A União Europeia (UE) proíbe, a partir deste domingo, a destruição de vestuário, acessórios de roupa e calçado não vendidos por grandes empresas para promover a reutilização, a reciclagem e a economia circular.
As novas regras entram em aplicação no âmbito do Regulamento de Conceção Ecológica de Produtos Sustentáveis, sendo que as médias empresas deverão cumprir estas obrigações a partir de julho de 2030.
Em comunicado, a Comissão Europeia argumenta que as medidas vão “promover a reutilização e a reciclagem”, apoiar “uma utilização mais racional dos recursos”, reduzir os danos ambientais e criar “condições equitativas para as empresas”.
O Executivo comunitário considera que, com estas regras, “o setor têxtil pode avançar mais rapidamente para práticas mais circulares”.
Estima-se que, todos os anos, entre 4% e 9% dos têxteis não vendidos na Europa sejam destruídos antes de serem utilizados, um desperdício que representa cerca de 5,6 milhões de toneladas de emissões de dióxido de carbono (CO2).
O Regulamento de Conceção Ecológica de Produtos Sustentáveis, que entrou em vigor em julho de 2024, pretende melhorar significativamente a sustentabilidade dos produtos colocados no mercado da UE, através do reforço da sua “circularidade, desempenho energético, reciclabilidade e durabilidade”.
A proibição da destruição de têxteis não vendidos é uma das primeiras medidas concretas previstas neste regulamento.
A legislação obriga ainda as empresas a divulgarem informação sobre os produtos não vendidos que encaminham para resíduos, “da forma mais simples possível, sem acrescentar encargos administrativos adicionais”.
REDUZIR DESPERDÍCIO
A Comissão Europeia salienta que a iniciativa responde à crescente preocupação dos consumidores com o desperdício têxtil e com os impactos ambientais e sociais associados ao modelo da moda rápida (‘fast fashion’).
De acordo com as novas regras, as empresas terão de privilegiar a manutenção dos produtos em utilização, através da venda, da doação a instituições de solidariedade social ou empresas sociais, ou da preparação para reutilização.

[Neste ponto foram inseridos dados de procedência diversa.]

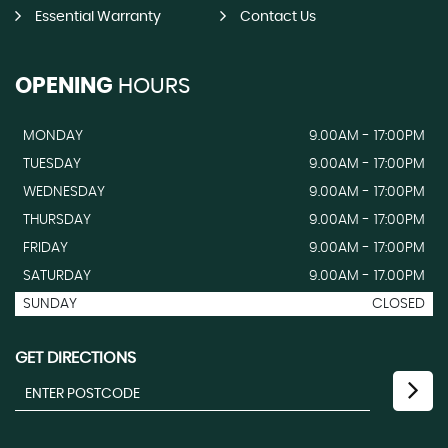
Essential Warranty
Contact Us
OPENING
HOURS
MONDAY
9.00AM - 17:00PM
TUESDAY
9.00AM - 17:00PM
WEDNESDAY
9.00AM - 17:00PM
THURSDAY
9.00AM - 17:00PM
FRIDAY
9.00AM - 17:00PM
SATURDAY
9.00AM - 17.00PM
SUNDAY
CLOSED
GET DIRECTIONS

A destruição só será permitida em circunstâncias específicas e terá de respeitar a hierarquia de tratamento de resíduos.
Em fevereiro de 2026, a Comissão Europeia adotou medidas para clarificar os casos em que esta prática poderá ser autorizada, nomeadamente por “razões de segurança” ou devido a “danos nos produtos”.
Com esta medida, Bruxelas pretende reduzir o desperdício no setor da moda e reforçar a aposta numa economia baseada na reutilização, reparação e reciclagem.